▶ Exercise prompt: Please copy out all of the entries below, swapping every "American Digital" for "Midwest Digital" and leaving the rest unchanged.

▶ Entries supplied:
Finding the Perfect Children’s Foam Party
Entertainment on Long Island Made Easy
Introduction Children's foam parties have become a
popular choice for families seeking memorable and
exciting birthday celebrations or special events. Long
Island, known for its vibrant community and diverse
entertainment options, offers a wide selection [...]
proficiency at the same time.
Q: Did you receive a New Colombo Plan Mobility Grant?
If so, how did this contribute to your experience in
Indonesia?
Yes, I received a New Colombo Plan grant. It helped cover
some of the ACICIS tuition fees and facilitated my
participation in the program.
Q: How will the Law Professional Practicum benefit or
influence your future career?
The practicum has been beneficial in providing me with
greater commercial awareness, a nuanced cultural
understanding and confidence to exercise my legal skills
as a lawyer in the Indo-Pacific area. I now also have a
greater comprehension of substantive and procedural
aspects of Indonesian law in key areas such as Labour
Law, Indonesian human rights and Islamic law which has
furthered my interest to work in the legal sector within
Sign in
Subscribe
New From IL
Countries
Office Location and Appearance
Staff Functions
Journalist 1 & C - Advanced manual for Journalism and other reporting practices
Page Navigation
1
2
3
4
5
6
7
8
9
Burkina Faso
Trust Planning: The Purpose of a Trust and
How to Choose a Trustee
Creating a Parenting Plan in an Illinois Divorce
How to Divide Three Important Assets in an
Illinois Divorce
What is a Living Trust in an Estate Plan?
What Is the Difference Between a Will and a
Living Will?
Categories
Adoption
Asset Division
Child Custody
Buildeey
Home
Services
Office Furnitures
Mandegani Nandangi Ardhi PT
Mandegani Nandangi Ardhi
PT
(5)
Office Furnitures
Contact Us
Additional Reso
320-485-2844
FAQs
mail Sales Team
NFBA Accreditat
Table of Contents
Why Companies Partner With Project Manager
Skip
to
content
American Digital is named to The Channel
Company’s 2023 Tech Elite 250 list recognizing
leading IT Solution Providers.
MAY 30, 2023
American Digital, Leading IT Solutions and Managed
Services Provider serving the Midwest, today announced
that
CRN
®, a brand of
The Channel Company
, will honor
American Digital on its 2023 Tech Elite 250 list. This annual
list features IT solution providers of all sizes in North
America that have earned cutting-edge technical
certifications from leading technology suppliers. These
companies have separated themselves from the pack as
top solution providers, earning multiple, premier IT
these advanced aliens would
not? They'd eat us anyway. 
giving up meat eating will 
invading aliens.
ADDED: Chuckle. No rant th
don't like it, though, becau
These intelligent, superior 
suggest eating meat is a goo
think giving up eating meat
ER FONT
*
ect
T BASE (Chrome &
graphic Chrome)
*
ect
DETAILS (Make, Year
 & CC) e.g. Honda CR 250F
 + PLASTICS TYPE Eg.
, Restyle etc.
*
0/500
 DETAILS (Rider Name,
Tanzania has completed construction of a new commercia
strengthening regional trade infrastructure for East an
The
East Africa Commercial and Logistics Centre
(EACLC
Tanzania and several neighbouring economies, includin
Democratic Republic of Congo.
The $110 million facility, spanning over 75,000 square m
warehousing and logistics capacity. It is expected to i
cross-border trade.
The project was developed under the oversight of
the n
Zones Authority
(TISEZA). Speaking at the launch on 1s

▶ Answer for this exercise:
Finding the Perfect Children’s Foam Party
Entertainment on Long Island Made Easy
Introduction Children's foam parties have become a
popular choice for families seeking memorable and
exciting birthday celebrations or special events. Long
Island, known for its vibrant community and diverse
entertainment options, offers a wide selection [...]
proficiency at the same time.
Q: Did you receive a New Colombo Plan Mobility Grant?
If so, how did this contribute to your experience in
Indonesia?
Yes, I received a New Colombo Plan grant. It helped cover
some of the ACICIS tuition fees and facilitated my
participation in the program.
Q: How will the Law Professional Practicum benefit or
influence your future career?
The practicum has been beneficial in providing me with
greater commercial awareness, a nuanced cultural
understanding and confidence to exercise my legal skills
as a lawyer in the Indo-Pacific area. I now also have a
greater comprehension of substantive and procedural
aspects of Indonesian law in key areas such as Labour
Law, Indonesian human rights and Islamic law which has
furthered my interest to work in the legal sector within
Sign in
Subscribe
New From IL
Countries
Office Location and Appearance
Staff Functions
Journalist 1 & C - Advanced manual for Journalism and other reporting practices
Page Navigation
1
2
3
4
5
6
7
8
9
Burkina Faso
Trust Planning: The Purpose of a Trust and
How to Choose a Trustee
Creating a Parenting Plan in an Illinois Divorce
How to Divide Three Important Assets in an
Illinois Divorce
What is a Living Trust in an Estate Plan?
What Is the Difference Between a Will and a
Living Will?
Categories
Adoption
Asset Division
Child Custody
Buildeey
Home
Services
Office Furnitures
Mandegani Nandangi Ardhi PT
Mandegani Nandangi Ardhi
PT
(5)
Office Furnitures
Contact Us
Additional Reso
320-485-2844
FAQs
mail Sales Team
NFBA Accreditat
Table of Contents
Why Companies Partner With Project Manager
Skip
to
content
Midwest Digital is named to The Channel
Company’s 2023 Tech Elite 250 list recognizing
leading IT Solution Providers.
MAY 30, 2023
Midwest Digital, Leading IT Solutions and Managed
Services Provider serving the Midwest, today announced
that
CRN
®, a brand of
The Channel Company
, will honor
Midwest Digital on its 2023 Tech Elite 250 list. This annual
list features IT solution providers of all sizes in North
America that have earned cutting-edge technical
certifications from leading technology suppliers. These
companies have separated themselves from the pack as
top solution providers, earning multiple, premier IT
these advanced aliens would
not? They'd eat us anyway. 
giving up meat eating will 
invading aliens.
ADDED: Chuckle. No rant th
don't like it, though, becau
These intelligent, superior 
suggest eating meat is a goo
think giving up eating meat
ER FONT
*
ect
T BASE (Chrome &
graphic Chrome)
*
ect
DETAILS (Make, Year
 & CC) e.g. Honda CR 250F
 + PLASTICS TYPE Eg.
, Restyle etc.
*
0/500
 DETAILS (Rider Name,
Tanzania has completed construction of a new commercia
strengthening regional trade infrastructure for East an
The
East Africa Commercial and Logistics Centre
(EACLC
Tanzania and several neighbouring economies, includin
Democratic Republic of Congo.
The $110 million facility, spanning over 75,000 square m
warehousing and logistics capacity. It is expected to i
cross-border trade.
The project was developed under the oversight of
the n
Zones Authority
(TISEZA). Speaking at the launch on 1s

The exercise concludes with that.